Material provided section start

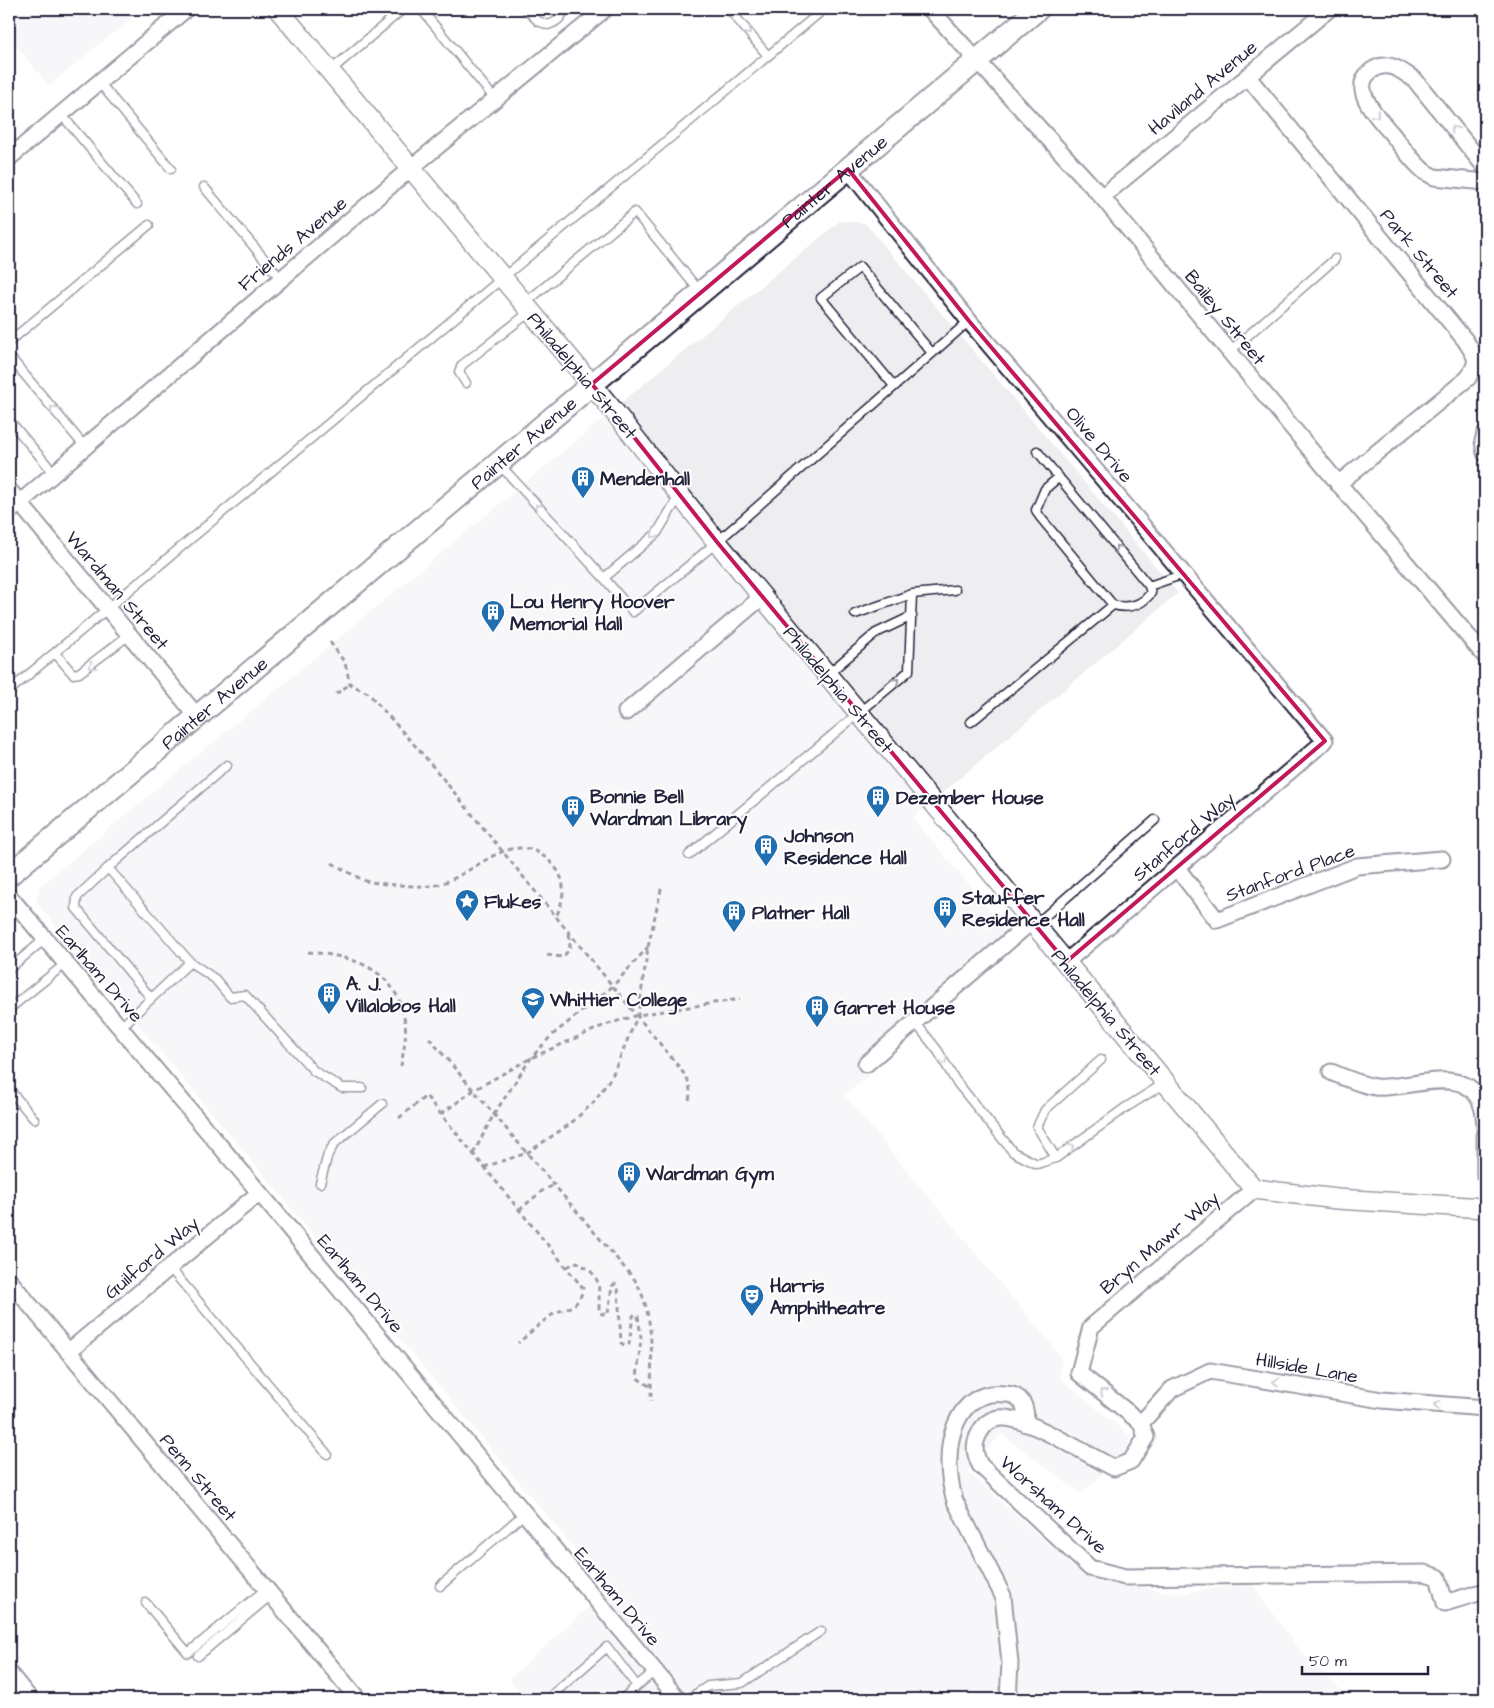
<svg xmlns="http://www.w3.org/2000/svg" width="1494" height="1708" viewBox="0 0 1494 1708" font-family="'Architects Daughter',sans-serif">
	<style>
		.built { fill: #eeeef1 }
		.lines { fill: none; stroke-linecap: round; stroke-linejoin: round }
		.service-casing { stroke: #22223b; stroke-width: 11 }
		.minor-casing { stroke: #22223b; stroke-width: 19 }
		.tertiary-casing { stroke: #22223b; stroke-width: 22 }
		.secondary-casing { stroke: #22223b; stroke-width: 25 }
		.path { stroke: #22223b; stroke-width: 3; stroke-dasharray: 5 4; stroke-linecap: butt }
		.service { stroke: #fff; stroke-width: 8 }
		.minor { stroke: #fff; stroke-width: 15 }
		.tertiary { stroke: #fff; stroke-width: 19 }
		.secondary { stroke: #fff; stroke-width: 21 }
		.oneway { stroke: #9c9ca7 }
		.marked { fill: none; stroke: #c2185b; stroke-width: 4; stroke-linejoin: round }
		.labels { text-anchor: middle; stroke-width: 4; stroke-linejoin: round; paint-order: stroke }
		.street-label { font-size: 19px; fill: #22223b; stroke: #fff }
		.poi-label { font-size: 19px; font-weight: bold; fill: #22223b; stroke: #fff; text-anchor: start }
	</style>
	<rect width="100%" height="100%" fill="#fff"/>
	<filter id="ink" filterUnits="userSpaceOnUse"><feTurbulence type="fractalNoise" baseFrequency=".02" numOctaves="2"/><feDisplacementMap in="SourceGraphic" scale="10" xChannelSelector="R" yChannelSelector="G"/><feConvolveMatrix kernelMatrix="1 2 1 2 8 2 1 2 1" color-interpolation-filters="sRGB"/></filter>
	<g filter="url(#ink)">
		<path class="built" d="M 9,9 L 143,9 L 49,86 L 9,37 Z
			M 840,221 L 865,223 L 1178,593 L 913,818 L 1019,944 L 845,1096 L 1061,1356 L 1060,1378 L 1130,1436 L 1127,1452 L 1081,1494 L 1001,1434 L 967,1471 L 1084,1576 L 1180,1594 L 1250,1582 L 1297,1647 L 1350,1699 L 526,1699 L 509,1679 L 608,1589 L 36,902 L 39,887 Z"/>
		<g class="lines">
			<g class="service-casing">
				<path id="service" d="M 421,9 L 495,99
					M 526,9 L 538,21 L 548,25 C 557,22 563,18 563,9
					M 729,9 L 768,56
					M 330,71 L 403,9
					M 99,82 L 171,169
					M 61,114 L 137,204
					M 204,187 L 281,279
					M 524,304 L 635,212 L 701,293
					M 9,342 L 149,225
					M 1229,352 L 1335,259
					M 9,356 L 85,447
					M 466,383 L 459,372 L 462,365 L 531,311
					M 894,386 L 821,298 L 860,267 L 932,353
					M 9,420 L 54,473
					M 1037,451 L 1149,586 L 1151,593 C 1141,606 1128,609 1113,605 L 1040,517 L 1036,510 L 1045,489 L 1059,477
					M 500,465 L 604,578 L 657,533 L 679,496
					M 604,578 L 633,612 L 717,542 L 969,321
					M 1149,586 L 1184,574
					M 855,614 L 912,594
					M 55,653 L 73,674 L 79,673 L 129,635
					M 828,674 L 876,633 L 912,616
					M 9,691 L 824,9
					M 971,722 L 1113,605
					M 689,855 L 909,671 L 912,594 L 955,590
					M 108,868 L 227,765
					M 1035,925 L 1155,820
					M 190,962 L 215,979 L 230,997 L 245,995 L 314,1071 L 342,1088 L 362,1088
					M 9,969 L 45,939
					M 9,1009 L 65,964
					M 915,1022 L 938,1051 L 955,1080 L 1013,1152 L 1037,1164 L 1056,1158 L 1125,1108 L 1165,1083
					M 121,1027 L 190,962 L 108,868 L 77,897 L 76,908 L 151,998
					M 9,1089 L 34,1119
					M 1056,1158 L 1037,1127 L 1045,1110 L 1101,1060
					M 320,1183 L 328,1154 L 335,1143 L 382,1104
					M 170,1268 L 327,1454
					M 440,1586 L 524,1514
					M 146,1603 L 188,1653 L 266,1589
					M 198,1656 L 271,1595
					M 553,1694 L 607,1647 L 637,1686 L 655,1671
					M 622,1699 L 637,1686
					M 688,1699 L 708,1686 L 742,1683 L 821,1631"/>
			</g>
			<g class="minor-casing">
				<path id="minor" d="M 930,9 L 1102,197 L 1328,471 L 1485,656
					M 1247,76 L 1465,340 C 1476,357 1480,360 1468,378 L 1338,484
					M 9,158 L 186,9
					M 1485,167 L 1415,80 C 1403,72 1391,61 1376,68 C 1344,84 1378,118 1392,134 C 1402,147 1412,161 1425,172 L 1434,177 L 1485,182
					M 848,169 L 969,321 L 1325,741 L 1066,962
					M 1102,197 L 1329,9
					M 1485,434 L 1483,441 L 1485,453
					M 9,490 L 197,716
					M 9,512 L 411,168 L 605,9
					M 626,712 L 763,596
					M 1177,868 L 1217,920 L 1357,866 L 1442,859
					M 9,896 L 279,1216 L 678,1699
					M 866,1064 L 1032,921
					M 1331,1072 C 1345,1078 1359,1084 1375,1087 C 1408,1091 1471,1059 1483,1110 C 1487,1124 1484,1158 1485,1175
					M 1254,1189 L 1091,1327 L 1079,1373 L 1141,1423 L 1146,1437 L 1131,1461 L 1114,1468 C 1088,1455 1032,1420 1005,1418 C 994,1417 985,1422 980,1432 C 973,1444 974,1453 980,1465 L 1090,1568 L 1125,1577 L 1425,1573 L 1438,1577 L 1445,1603 L 1485,1591
					M 9,1280 L 358,1699
					M 68,1352 L 259,1193
					M 1141,1423 L 1172,1389 L 1210,1371 L 1382,1400 L 1485,1408
					M 9,1673 L 30,1699
					M 1008,1699 L 1010,1663 L 1003,1596 L 955,1501 C 948,1479 946,1448 955,1426 C 964,1403 981,1391 1005,1394 C 1011,1394 1017,1396 1021,1401 C 1026,1407 1026,1416 1026,1424"/>
			</g>
			<g class="tertiary-casing">
				<path id="tertiary" d="M 278,9 L 613,410 L 717,542 L 1254,1189 L 1337,1199 L 1485,1208"/>
			</g>
			<g class="secondary-casing">
				<g id="secondary">
					<path id="s1" d="M 9,875 L 1038,9"/>
				</g>
			</g>
			<path class="path" d="M 330,642 L 345,663 L 350,684 L 368,693 L 426,758 L 679,1067 C 688,1079 692,1086 689,1101
				M 336,694 L 350,684
				M 332,863 C 343,869 354,876 366,881 C 375,884 420,887 430,886 C 474,881 513,817 555,867 C 568,883 563,901 556,917
				M 308,952 C 355,956 399,970 405,1024 C 407,1037 403,1053 401,1066
				M 547,955 L 562,957 C 571,950 571,945 569,934
				M 429,1038 L 635,1280 C 656,1316 651,1361 651,1401
				M 441,1114 L 474,1090 L 531,1058 L 605,1025 L 638,1015 L 740,999
				M 399,1118 L 426,1096 L 583,1288 C 579,1310 566,1306 552,1315 C 540,1323 529,1334 518,1343
				M 473,1154 L 494,1114 L 531,1058 L 551,1036 L 613,986 L 648,947
				M 484,1167 L 527,1153 L 570,1124 L 593,1103 L 612,1076 L 638,1015 L 648,947 L 662,885
				M 519,1210 L 542,1191 L 554,1185
				M 567,1267 L 577,1262 C 602,1276 599,1284 599,1311 L 602,1314 L 608,1314 L 612,1286 L 615,1284 L 618,1288 L 621,1343 L 626,1346 L 629,1344 L 633,1316 L 635,1314 L 638,1316 L 641,1338 L 637,1378 L 651,1387"/>
			<use href="#service" class="service"/>
			<use href="#minor" class="minor"/>
			<use href="#tertiary" class="tertiary"/>
			<use href="#secondary" class="secondary"/>
		</g>
		<defs><path id="oneway-chevron" d="M-2-3.5L2.5 0L-2 3.5" fill="none" stroke-width="1.6" stroke-linecap="round" stroke-linejoin="round" transform="scale(1.25)"/></defs>
		<g class="oneway">
			<use href="#oneway-chevron" transform="translate(748 32) rotate(50)"/>
			<use href="#oneway-chevron" transform="translate(1376 115) rotate(50)"/>
			<use href="#oneway-chevron" transform="translate(1454 129) rotate(-129)"/>
			<use href="#oneway-chevron" transform="translate(53 409) rotate(-130)"/>
			<use href="#oneway-chevron" transform="translate(538 507) rotate(-132)"/>
			<use href="#oneway-chevron" transform="translate(654 535) rotate(134)"/>
			<use href="#oneway-chevron" transform="translate(1118 548) rotate(-130)"/>
			<use href="#oneway-chevron" transform="translate(92 666) rotate(142)"/>
			<use href="#oneway-chevron" transform="translate(896 681) rotate(-40)"/>
			<use href="#oneway-chevron" transform="translate(944 1061) rotate(60)"/>
			<use href="#oneway-chevron" transform="translate(1071 1147) rotate(-36)"/>
			<use href="#oneway-chevron" transform="translate(1276 1382) rotate(-170)"/>
			<use href="#oneway-chevron" transform="translate(1103 1392) rotate(-141)"/>
			<use href="#oneway-chevron" transform="translate(1437 1405) rotate(-175)"/>
		</g>
	</g>
	<path d="M0 0H1494V1708H0ZM 848,169 L 969,321 L 1325,741 L 1066,962 L 717,542 L 592,384 Z" fill="#fff" fill-opacity=".55" fill-rule="evenodd"/>
	<path class="marked" d="M 848,169 L 969,321 L 1325,741 L 1066,962 L 717,542 L 592,384 Z"/>
	<defs>
		<g id="building-pin" transform="scale(1.25)"><path d="M0 17L-7.5 6A9.5 9.5 0 1 1 7.5 6Z" fill="#1f6fb2" stroke="#fff"/><path d="M-4-6H4V6H1V3H-1V6H-4ZM-2.5-4.3h1.7v1.8h-1.7ZM.8-4.3h1.7v1.8H.8ZM-2.5-1h1.7V.8h-1.7ZM.8-1h1.7V.8H.8Z" fill="#fff"/></g>
		<g id="sight-pin" transform="scale(1.25)"><path d="M0 17L-7.5 6A9.5 9.5 0 1 1 7.5 6Z" fill="#1f6fb2" stroke="#fff"/><path d="M0-6L1.8-2.2L6-1.7L2.9 1.2L3.7 5.4L0 3.3L-3.7 5.4L-2.9 1.2L-6-1.7L-1.8-2.2Z" fill="#fff"/></g>
		<g id="university-pin" transform="scale(1.25)"><path d="M0 17L-7.5 6A9.5 9.5 0 1 1 7.5 6Z" fill="#1f6fb2" stroke="#fff"/><path d="M0-5L7-2L0 1L-7-2ZM-4 1L0 2.5L4 1V4Q0 6-4 4Z" fill="#fff"/></g>
		<g id="theatre-pin" transform="scale(1.25)"><path d="M0 17L-7.5 6A9.5 9.5 0 1 1 7.5 6Z" fill="#1f6fb2" stroke="#fff"/><path d="M-5-5.5Q0-4 5-5.5V0Q5 5 0 6Q-5 5-5 0ZM-3.3-2.5H-1v1.5H-3.3ZM1-2.5H3.3v1.5H1ZM-2.8 1Q0 5.5 2.8 1Z" fill="#fff"/></g>
	</defs>
	<g fill-rule="evenodd">
		<use href="#building-pin" x="583" y="478"/>
		<use href="#building-pin" x="493" y="612"/>
		<use href="#building-pin" x="878" y="797"/>
		<use href="#building-pin" x="573" y="807"/>
		<use href="#building-pin" x="766" y="846"/>
		<use href="#sight-pin" x="467" y="901"/>
		<use href="#building-pin" x="945" y="908"/>
		<use href="#building-pin" x="734" y="912"/>
		<use href="#building-pin" x="329" y="994"/>
		<use href="#university-pin" x="533" y="999"/>
		<use href="#building-pin" x="817" y="1007"/>
		<use href="#building-pin" x="629" y="1173"/>
		<use href="#theatre-pin" x="752" y="1296"/>
	</g>
	<g class="labels">
		<g class="street-label">
			<text transform="translate(1202 87) rotate(-40)" y="7">Haviland Avenue</text>
			<text dy="7" stroke="none"><textPath href="#s1" startOffset="1078">Painter Avenue</textPath></text>
			<text transform="translate(292 243) rotate(-40)" y="7">Friends Avenue</text>
			<text transform="translate(1420 253) rotate(50)" y="7">Park Street</text>
			<text transform="translate(1226 317) rotate(51)" y="7">Bailey Street</text>
			<text transform="translate(583 375) rotate(50)" y="7">Philadelphia Street</text>
			<text dy="7" stroke="none"><textPath href="#s1" startOffset="672">Painter Avenue</textPath></text>
			<text transform="translate(1100 444) rotate(50)" y="7">Olive Drive</text>
			<text transform="translate(118 590) rotate(50)" y="7">Wardman Street</text>
			<text transform="translate(839 689) rotate(50)" y="7">Philadelphia Street</text>
			<text dy="7" stroke="none"><textPath href="#s1" startOffset="268">Painter Avenue</textPath></text>
			<text transform="translate(1183 836) rotate(-40)" y="7">Stanford Way</text>
			<text transform="translate(1290 872) rotate(-20)" y="7">Stanford Place</text>
			<text transform="translate(100 973) rotate(49)" y="7">Earlham Drive</text>
			<text transform="translate(1107 1012) rotate(50)" y="7">Philadelphia Street</text>
			<text transform="translate(1159 1242) rotate(-40)" y="7">Bryn Mawr Way</text>
			<text transform="translate(151 1257) rotate(-40)" y="7">Guilford Way</text>
			<text transform="translate(361 1283) rotate(50)" y="7">Earlham Drive</text>
			<text transform="translate(1307 1367) rotate(10)" y="7">Hillside Lane</text>
			<text transform="translate(199 1477) rotate(50)" y="7">Penn Street</text>
			<text transform="translate(1054 1504) rotate(42)" y="7">Worsham Drive</text>
			<text transform="translate(618 1596) rotate(50)" y="7">Earlham Drive</text>
		</g>
		<g class="poi-label">
			<text x="600" y="485">Mendenhall</text>
			<text x="510" y="608">Lou Henry Hoover<tspan x="510" dy="22">Memorial Hall</tspan></text>
			<text x="590" y="803">Bonnie Bell<tspan x="590" dy="22">Wardman Library</tspan></text>
			<text x="896" y="804">Dezember House</text>
			<text x="784" y="842">Johnson<tspan x="784" dy="22">Residence Hall</tspan></text>
			<text x="962" y="904">Stauffer<tspan x="962" dy="22">Residence Hall</tspan></text>
			<text x="484" y="908">Flukes</text>
			<text x="752" y="919">Platner Hall</text>
			<text x="346" y="990">A. J.<tspan x="346" dy="22">Villalobos Hall</tspan></text>
			<text x="550" y="1006">Whittier College</text>
			<text x="834" y="1014">Garret House</text>
			<text x="646" y="1180">Wardman Gym</text>
			<text x="770" y="1292">Harris<tspan x="770" dy="22">Amphitheatre</tspan></text>
		</g>
	</g>
	<rect width="1494" height="1708" fill="none" stroke="#fff" stroke-width="30"/>
	<rect x="15" y="15" width="1464" height="1678" fill="none" stroke="#22223b" stroke-width="2" filter="url(#ink)"/>
	<path d="M1302 1666v8h126v-8" fill="none" stroke="#22223b" stroke-width="2.5"/>
	<text x="1309" y="1666" font-size="15" fill="#22223b" stroke="#ffffff" stroke-width="4" paint-order="stroke">50 m</text>
</svg>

Material provided section end

◆ **Task**
Each line holding the word "anchor" must be pulled from the records.

◆ **Solution to this task**
		.labels { text-anchor: middle; stroke-width: 4; stroke-linejoin: round; paint-order: stroke }
		.poi-label { font-size: 19px; font-weight: bold; fill: #22223b; stroke: #fff; text-anchor: start }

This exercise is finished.